FOMC Keeps Policy Rate Unchanged Wary of Remaining Inflationary Pressures

BY GEORGE RATIU

The Federal Reserve’ s ratesetting committee kept the short-term policy rate unchanged at the July meeting. Investors anticipated the Federal Open Market Committee decision due to the trajectory of price growth and resilient employment trends. The central bank maintains its focus on keeping employment stable and returning inflation to the 2.0 % target.
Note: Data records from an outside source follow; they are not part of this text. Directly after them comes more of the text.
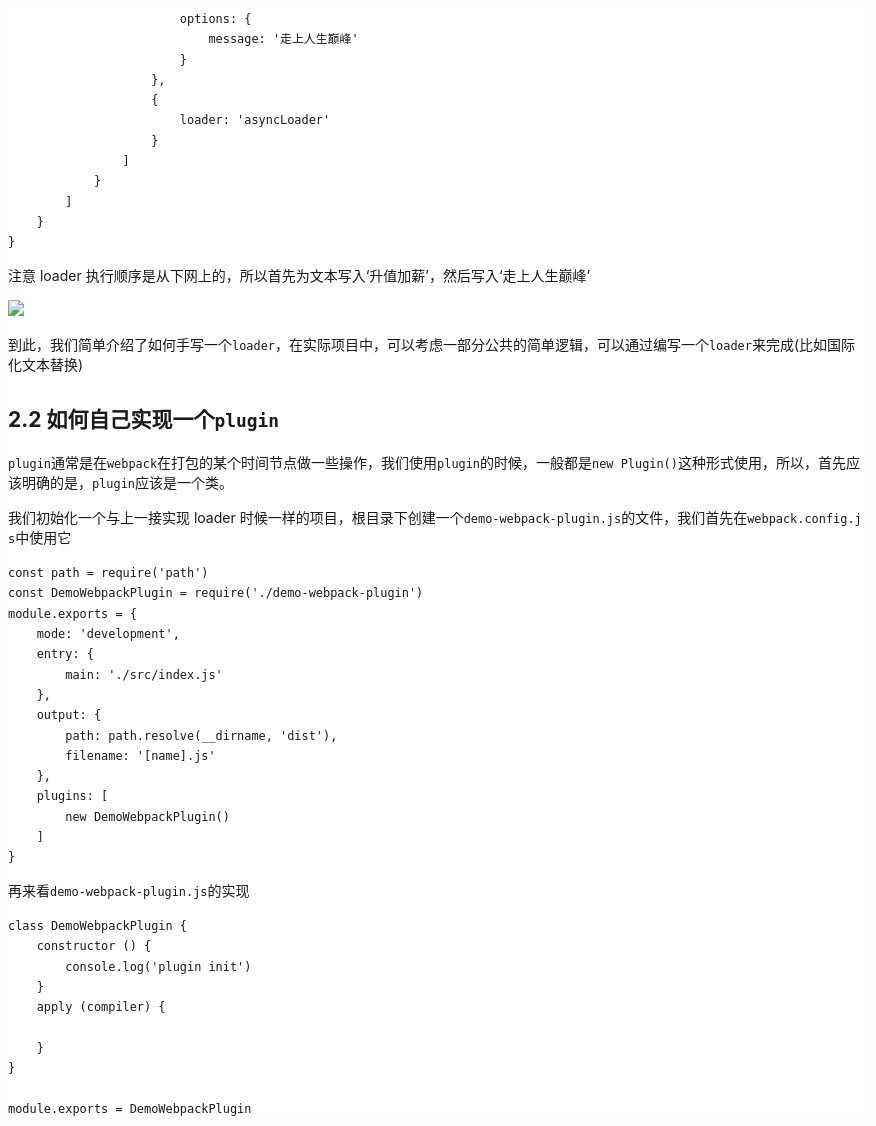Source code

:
 ```
                        options: {
                            message: '走上人生巅峰'
                        }
                    },
                    {
                        loader: 'asyncLoader'
                    }
                ]
            }
        ]
    }
}

```

注意 loader 执行顺序是从下网上的，所以首先为文本写入‘升值加薪’，然后写入‘走上人生巅峰’

![](https://static.ecool.fun//article/031be6f9-79d8-44c2-8bf8-fb6b23272991.jpeg)

到此，我们简单介绍了如何手写一个`loader`，在实际项目中，可以考虑一部分公共的简单逻辑，可以通过编写一个`loader`来完成(比如国际化文本替换)

## 2.2 如何自己实现一个`plugin`

`plugin`通常是在`webpack`在打包的某个时间节点做一些操作，我们使用`plugin`的时候，一般都是`new Plugin()`这种形式使用，所以，首先应该明确的是，`plugin`应该是一个类。

我们初始化一个与上一接实现 loader 时候一样的项目，根目录下创建一个`demo-webpack-plugin.js`的文件，我们首先在`webpack.config.js`中使用它

```
const path = require('path')
const DemoWebpackPlugin = require('./demo-webpack-plugin')
module.exports = {
    mode: 'development',
    entry: {
        main: './src/index.js'
    },
    output: {
        path: path.resolve(__dirname, 'dist'),
        filename: '[name].js'
    },
    plugins: [
        new DemoWebpackPlugin()
    ]
}

```

再来看`demo-webpack-plugin.js`的实现

```
class DemoWebpackPlugin {
    constructor () {
        console.log('plugin init')
    }
    apply (compiler) {

    }
}

module.exports = DemoWebpackPlugin

```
Amid intensifying pressure on the Federal Reserve chairman to drop interest rates to lower borrowing expenses for the government, the members of the FOMC have maintained a steady approach to setting monetary policy. The overriding concern of the
committee has been a resurgence in inflation, spurred by a steady job market and the economic shock of renewed import tariffs which historically have pushed prices of consumer goods higher.
Real gross domestic product rose at an annual pace of 3.0 % in the second quarter of the year, buoyed by solid consumer spending. With resilient consumer spending driving economic activity, companies kept a stable pace of employment, leading to 782,000 net new jobs in the first six months of the year, a low unemployment rate and continued wage gains. At the same time, consumer prices experienced a rebound near the midpoint of the year.
The Consumer Price Index rose from an annual 2.3 % rate in April to 2.7 % in June. And the Personal Consumption Expenditures Index ticked up from 2.2 % in April to 2.3 % in May.
There are concerns that American households may be under rising financial stress. The number of open jobs has been steadily dropping over the past four years. At the same time, many job seekers are spending longer looking for employment. Household debt remains near record high, leaving little cushion for consumers facing still-rising prices for food, utilities, housing, and medical services.